Der gelehrte Benediktiner und spätere Kardinal Ildefons Schuster beschreibt diesen Zusammenhang in seinem Liber Sacramentorum (Bd. IV., S. 105/6) so:

Das Evangelium berichtet zwei Erschei­nungen des Herrn. Die erste fand statt am Abend des Oster­festes, und dabei setzte Jesus das Sakrament der Buße ein; bei der zweiten, 8 Tage später, zeigte er Thomas seine Wund­male. Es hat eine tiefe Bedeutung, daß die Vollmacht der Sündenvergebung den Aposteln am Auferstehungstage selbst übertragen wurde. An diesem Tage der Freude und des Tri­umphes ziemte es sich wohl, daß die göttliche Barmherzigkeit jenes Sakrament einsetzte, welches von der Erde Trauer und Kummer verscheuchen und die Sünder zu neuem Leben er­wecken sollte. Zur Erinnerung daran empfangen die Gläu­bigen auch heute noch die sakramentale Lossprechung, bevor sie zum Ostersakramente hinzutreten. Und unsere Volks­sprache, die so ausdrucksvoll und bewußt katholisch ist, nennt den Empfang beider Sakramente zur Osterzeit „Ostern halten“. In so inniger Beziehung steht also die Auferstehung des Herrn mit der Aussöhnung der Sünder im Sakramente. In alter Zeit fand bekanntlich die Wiederaufnahme der öffent­lichen Sünder am Gründonnerstag und Karfreitag statt.

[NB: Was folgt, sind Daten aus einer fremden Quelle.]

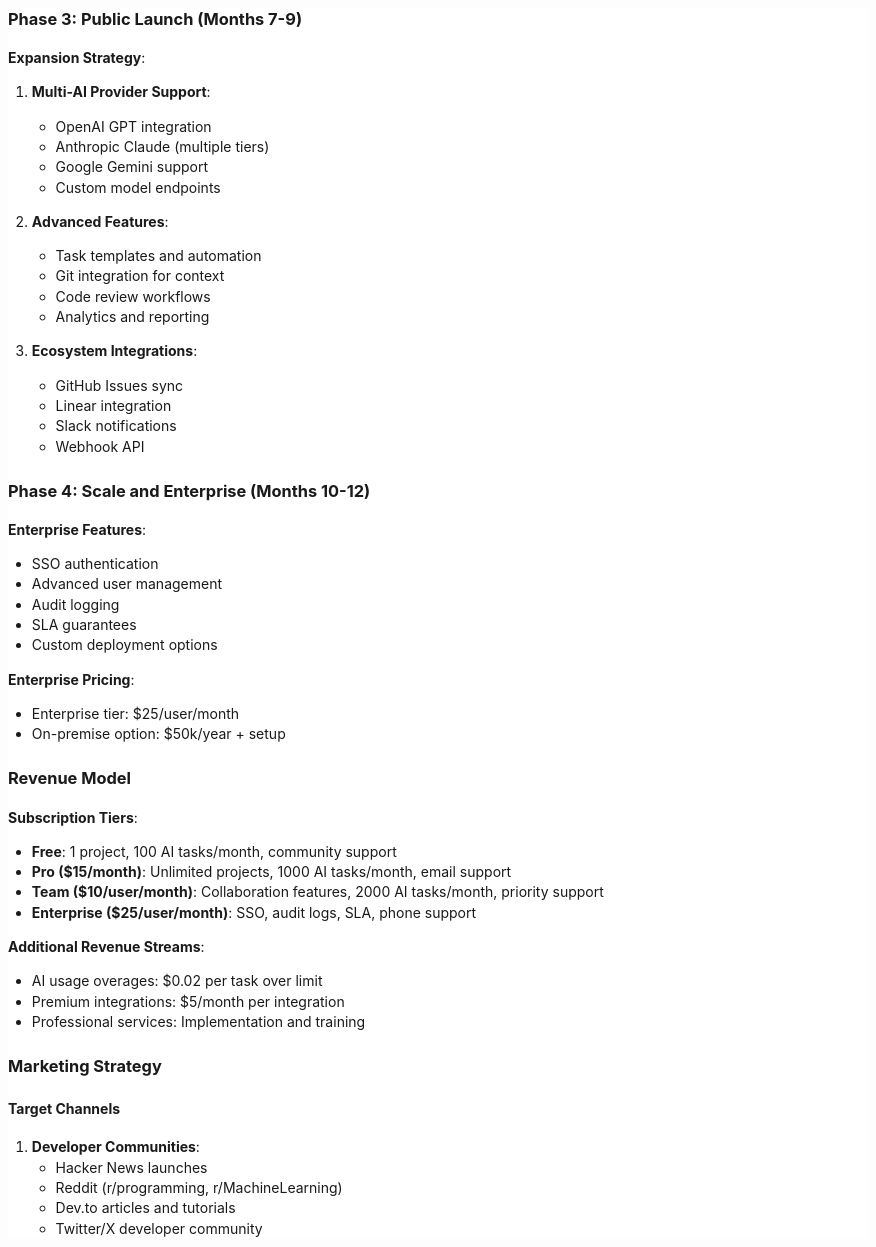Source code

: ### Phase 3: Public Launch (Months 7-9)
**Expansion Strategy**:

1. **Multi-AI Provider Support**:
   - OpenAI GPT integration
   - Anthropic Claude (multiple tiers)
   - Google Gemini support
   - Custom model endpoints

2. **Advanced Features**:
   - Task templates and automation
   - Git integration for context
   - Code review workflows
   - Analytics and reporting

3. **Ecosystem Integrations**:
   - GitHub Issues sync
   - Linear integration
   - Slack notifications
   - Webhook API

### Phase 4: Scale and Enterprise (Months 10-12)
**Enterprise Features**:
- SSO authentication
- Advanced user management
- Audit logging
- SLA guarantees
- Custom deployment options

**Enterprise Pricing**:
- Enterprise tier: $25/user/month
- On-premise option: $50k/year + setup

### Revenue Model
**Subscription Tiers**:
- **Free**: 1 project, 100 AI tasks/month, community support
- **Pro ($15/month)**: Unlimited projects, 1000 AI tasks/month, email support
- **Team ($10/user/month)**: Collaboration features, 2000 AI tasks/month, priority support
- **Enterprise ($25/user/month)**: SSO, audit logs, SLA, phone support

**Additional Revenue Streams**:
- AI usage overages: $0.02 per task over limit
- Premium integrations: $5/month per integration
- Professional services: Implementation and training

### Marketing Strategy

#### Target Channels
1. **Developer Communities**:
   - Hacker News launches
   - Reddit (r/programming, r/MachineLearning)
   - Dev.to articles and tutorials
   - Twitter/X developer community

Durch die zweite Erscheinung bekehrte Jesus den Apostel Thomas von seinem Unglauben. Ehe der Apostel glauben wollte, verlangte er, den Herrn mit seinen Händen zu berühren. Gott ließ dies zu als Heilmittel für den Unglauben aller kom­menden Geschlechter. Die Auferstehung des Herrn ist also über allen Zweifel erhaben, denn der Herr wurde nach seiner Auferstehung gesehen und sogar betastet von Personen, die keineswegs leichtgläubig waren.“

Die Secret führt diesen Gedanken der Fortdauer von Ostern in den Sakramenten der Kirche und über die Zeit hinaus weiter aus:

Der Herr nehme die Opfergaben seiner froh­lockenden Kirche gnädig an; uns aber sei die Osterfreude ein Unterpfand für die unvergängliche Freude im Himmel.“

Dazu noch einmal Ildefons Schuster:

Heilige Freude ist ein besonderes Merkmal des Christen­tums. Sie entspringt aus den reichen Schätzen der Glaubens­und Sittenlehren des Evangeliums, aus den Sakramenten, der heiligmachenden Gnade und aus der ganzen Erziehung, welche unsere hl. Mutter, die Kirche, uns zuteil werden läßt. Wer außerhalb der Kirche steht, kann sich an diesem Quell inner­lichster geistlicher Freude nicht laben, denn dieser erfrischt nur die Seelen, die und soweit sie am Geiste der Kirche teil­nehmen. „Mehr Freude“ soll daher unser Losungswort sein im Kreuzzuge gegen die düstere Sentimentalität, die sich auch in die Frömmigkeit der Gläubigen einzuschleichen sucht. Um aber das Vollmaß der Freude zu genießen, müssen wir die Christen wieder an die wahre Quelle führen, und dies ist die Frömmigkeit der katholischen Kirche.“

Es gehört zur besonderen Tragik der liturgischen Entwicklung des 20. Jahrhunderts, daß die überlieferte Liturgie – und damit auch das so tief gehende Werk Schusters – wenig mehr als 20 Jahre nach dessen Entstehung als „überlebt“ abgetan worden sind. Die Folgen werden erst heute ein ihem ganzen Ausmaß sichtbar, wo der „Weiße Sonntag“ für viele Kinder und ihre Familien der letzte Sonntag überhaupt ist, an dem sie einen Gottesdienst besuchen.